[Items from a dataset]

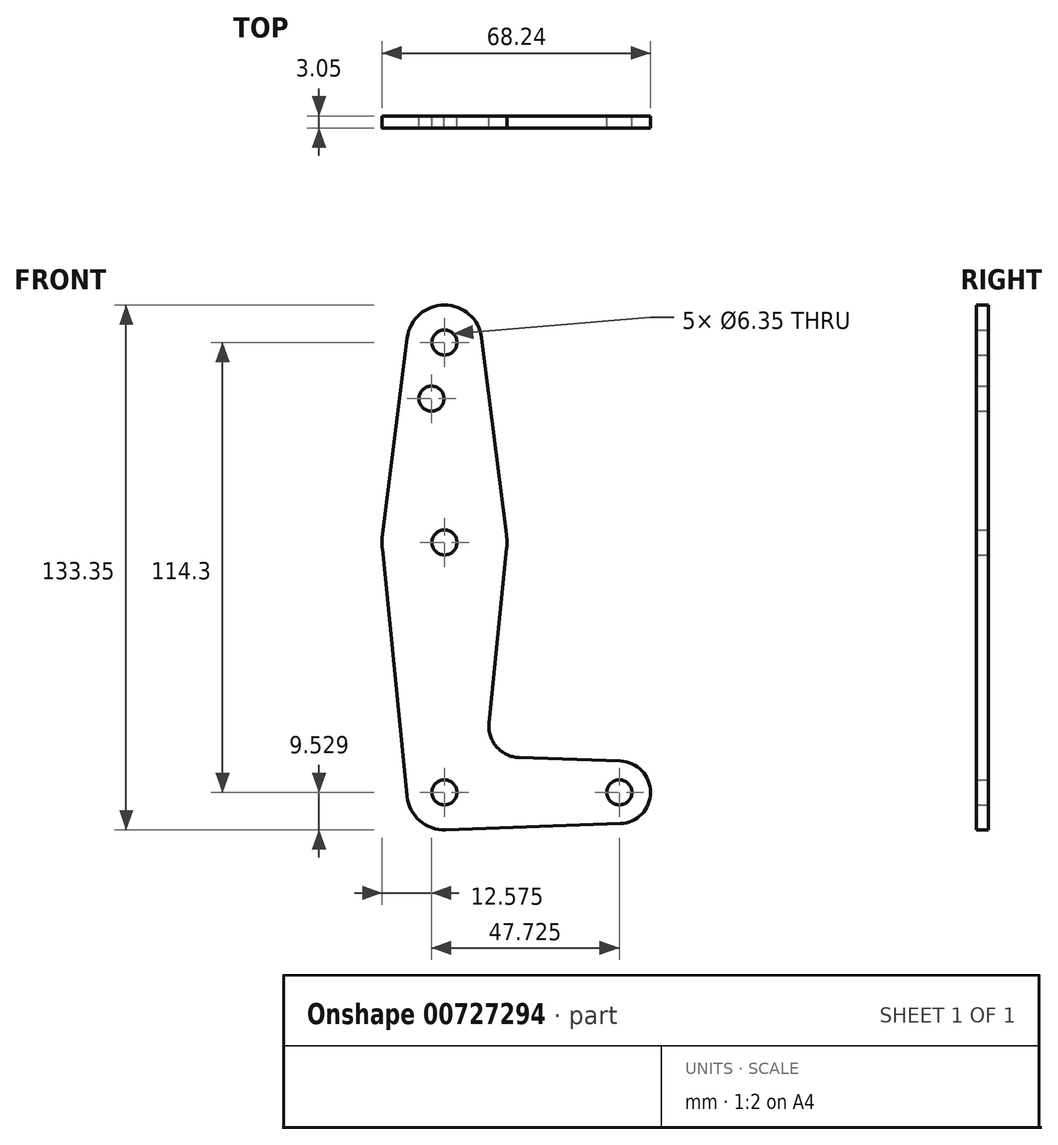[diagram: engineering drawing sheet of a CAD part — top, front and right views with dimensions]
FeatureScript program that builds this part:
annotation { "Feature Type Name" : "Feature", "Feature Type Description" : "" }
export const myFeature = defineFeature(function(context is Context, id is Id, definition is map)
    precondition{}
    {
        {
            var Q0;
            Q0=qCreatedBy(makeId("Front.planeOp"),FACE);
            var sketch = newSketch(context, id + "F0", { "sketchPlane" : qUnion([Q0])});
            skLineSegment(sketch, "E0", {"start": v(-60.6, -60.14) * mm, "end": v(-16.16, -60.14) * mm, "construction": true});
            skCircle(sketch, "E1", {"center": v(-60.58, 54.16) * mm, "radius": 9.53 * mm});
            skCircle(sketch, "E2", {"center": v(-60.6, -60.14) * mm, "radius": 9.53 * mm});
            skCircle(sketch, "E3", {"center": v(-16.16, -60.14) * mm, "radius": 7.94 * mm});
            skCircle(sketch, "E4", {"center": v(-60.58, 3.36) * mm, "radius": 15.88 * mm});
            skLineSegment(sketch, "E5", {"start": v(-70.03, 55.35) * mm, "end": v(-76.33, 5.34) * mm});
            skLineSegment(sketch, "E6", {"start": v(-51.13, 55.35) * mm, "end": v(-44.83, 5.34) * mm});
            skLineSegment(sketch, "E7", {"start": v(-44.79, 1.76) * mm, "end": v(-49.26, -42.54) * mm});
            skLineSegment(sketch, "E8", {"start": v(-76.38, 1.78) * mm, "end": v(-70.09, -61.09) * mm});
            skLineSegment(sketch, "E9", {"start": v(-41.63, -51.29) * mm, "end": v(-15.88, -52.2) * mm});
            skLineSegment(sketch, "E10", {"start": v(-60.27, -69.66) * mm, "end": v(-15.88, -68.07) * mm});
            skCircle(sketch, "E11", {"center": v(-60.58, 54.16) * mm, "radius": 3.18 * mm});
            skCircle(sketch, "E12", {"center": v(-60.58, 3.36) * mm, "radius": 3.18 * mm});
            skCircle(sketch, "E13", {"center": v(-60.6, -60.14) * mm, "radius": 3.18 * mm});
            skCircle(sketch, "E14", {"center": v(-16.16, -60.14) * mm, "radius": 3.18 * mm});
            skArc(sketch, "E15.filletArc", {"start": v(-49.26, -42.54) * mm, "mid": v(-47.34, -48.57) * mm, "end": v(-41.63, -51.29) * mm});
            skLineSegment(sketch, "E16", {"start": v(-60.58, 54.16) * mm, "end": v(-60.58, 3.36) * mm});
            skCircle(sketch, "E17", {"center": v(-63.89, 39.88) * mm, "radius": 3.18 * mm});
            skSolve(sketch);
        }
        {
            var Q0;
            Q0 = qSketchRegion(id + "F0", true);
            extrude(context, id + "F1", {"entities" : qUnion([Q0]), "depth" : 3.05 * mm, "offsetDistance" : 25.4 * mm});
        }
    });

▶ EXERCISE DESCRIPTION: Swap each occurrence of "Q0" for "regionQuery" throughout the material and give it back otherwise unchanged. Leave out the pictures.

▶ ANSWER FOR THE TASK:
[diagram: engineering drawing sheet of a CAD part — top, front and right views with dimensions]
FeatureScript program that builds this part:
annotation { "Feature Type Name" : "Feature", "Feature Type Description" : "" }
export const myFeature = defineFeature(function(context is Context, id is Id, definition is map)
    precondition{}
    {
        {
            var regionQuery;
            regionQuery=qCreatedBy(makeId("Front.planeOp"),FACE);
            var sketch = newSketch(context, id + "F0", { "sketchPlane" : qUnion([regionQuery])});
            skLineSegment(sketch, "E0", {"start": v(-60.6, -60.14) * mm, "end": v(-16.16, -60.14) * mm, "construction": true});
            skCircle(sketch, "E1", {"center": v(-60.58, 54.16) * mm, "radius": 9.53 * mm});
            skCircle(sketch, "E2", {"center": v(-60.6, -60.14) * mm, "radius": 9.53 * mm});
            skCircle(sketch, "E3", {"center": v(-16.16, -60.14) * mm, "radius": 7.94 * mm});
            skCircle(sketch, "E4", {"center": v(-60.58, 3.36) * mm, "radius": 15.88 * mm});
            skLineSegment(sketch, "E5", {"start": v(-70.03, 55.35) * mm, "end": v(-76.33, 5.34) * mm});
            skLineSegment(sketch, "E6", {"start": v(-51.13, 55.35) * mm, "end": v(-44.83, 5.34) * mm});
            skLineSegment(sketch, "E7", {"start": v(-44.79, 1.76) * mm, "end": v(-49.26, -42.54) * mm});
            skLineSegment(sketch, "E8", {"start": v(-76.38, 1.78) * mm, "end": v(-70.09, -61.09) * mm});
            skLineSegment(sketch, "E9", {"start": v(-41.63, -51.29) * mm, "end": v(-15.88, -52.2) * mm});
            skLineSegment(sketch, "E10", {"start": v(-60.27, -69.66) * mm, "end": v(-15.88, -68.07) * mm});
            skCircle(sketch, "E11", {"center": v(-60.58, 54.16) * mm, "radius": 3.18 * mm});
            skCircle(sketch, "E12", {"center": v(-60.58, 3.36) * mm, "radius": 3.18 * mm});
            skCircle(sketch, "E13", {"center": v(-60.6, -60.14) * mm, "radius": 3.18 * mm});
            skCircle(sketch, "E14", {"center": v(-16.16, -60.14) * mm, "radius": 3.18 * mm});
            skArc(sketch, "E15.filletArc", {"start": v(-49.26, -42.54) * mm, "mid": v(-47.34, -48.57) * mm, "end": v(-41.63, -51.29) * mm});
            skLineSegment(sketch, "E16", {"start": v(-60.58, 54.16) * mm, "end": v(-60.58, 3.36) * mm});
            skCircle(sketch, "E17", {"center": v(-63.89, 39.88) * mm, "radius": 3.18 * mm});
            skSolve(sketch);
        }
        {
            var regionQuery;
            regionQuery = qSketchRegion(id + "F0", true);
            extrude(context, id + "F1", {"entities" : qUnion([regionQuery]), "depth" : 3.05 * mm, "offsetDistance" : 25.4 * mm});
        }
    });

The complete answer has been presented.